Dataset excerpt:
# # # # # # #

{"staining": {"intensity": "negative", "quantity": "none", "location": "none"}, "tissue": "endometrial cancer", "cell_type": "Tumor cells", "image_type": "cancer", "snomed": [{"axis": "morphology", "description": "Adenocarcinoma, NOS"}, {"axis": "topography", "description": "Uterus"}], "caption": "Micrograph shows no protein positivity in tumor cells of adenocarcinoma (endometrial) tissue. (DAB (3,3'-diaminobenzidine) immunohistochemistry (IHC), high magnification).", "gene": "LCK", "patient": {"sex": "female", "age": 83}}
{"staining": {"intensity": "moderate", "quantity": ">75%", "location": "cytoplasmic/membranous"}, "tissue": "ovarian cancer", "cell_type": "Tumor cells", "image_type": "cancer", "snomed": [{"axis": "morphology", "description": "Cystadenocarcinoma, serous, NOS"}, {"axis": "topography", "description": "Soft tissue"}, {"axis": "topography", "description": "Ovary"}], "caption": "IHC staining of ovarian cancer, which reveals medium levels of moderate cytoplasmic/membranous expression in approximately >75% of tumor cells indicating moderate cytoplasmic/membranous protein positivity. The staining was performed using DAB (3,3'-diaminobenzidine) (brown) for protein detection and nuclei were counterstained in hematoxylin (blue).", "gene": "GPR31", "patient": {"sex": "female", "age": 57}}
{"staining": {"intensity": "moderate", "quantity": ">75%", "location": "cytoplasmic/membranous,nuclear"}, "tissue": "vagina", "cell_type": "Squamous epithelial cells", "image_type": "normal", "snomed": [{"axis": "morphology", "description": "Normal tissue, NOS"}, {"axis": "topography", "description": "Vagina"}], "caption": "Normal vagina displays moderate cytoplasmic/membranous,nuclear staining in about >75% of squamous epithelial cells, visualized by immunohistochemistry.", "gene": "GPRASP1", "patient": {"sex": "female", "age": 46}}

# # # # # # #

Each line above that contains the string "immunohistochemistry" should be copied.

Expected answer:
{"staining": {"intensity": "negative", "quantity": "none", "location": "none"}, "tissue": "endometrial cancer", "cell_type": "Tumor cells", "image_type": "cancer", "snomed": [{"axis": "morphology", "description": "Adenocarcinoma, NOS"}, {"axis": "topography", "description": "Uterus"}], "caption": "Micrograph shows no protein positivity in tumor cells of adenocarcinoma (endometrial) tissue. (DAB (3,3'-diaminobenzidine) immunohistochemistry (IHC), high magnification).", "gene": "LCK", "patient": {"sex": "female", "age": 83}}
{"staining": {"intensity": "moderate", "quantity": ">75%", "location": "cytoplasmic/membranous,nuclear"}, "tissue": "vagina", "cell_type": "Squamous epithelial cells", "image_type": "normal", "snomed": [{"axis": "morphology", "description": "Normal tissue, NOS"}, {"axis": "topography", "description": "Vagina"}], "caption": "Normal vagina displays moderate cytoplasmic/membranous,nuclear staining in about >75% of squamous epithelial cells, visualized by immunohistochemistry.", "gene": "GPRASP1", "patient": {"sex": "female", "age": 46}}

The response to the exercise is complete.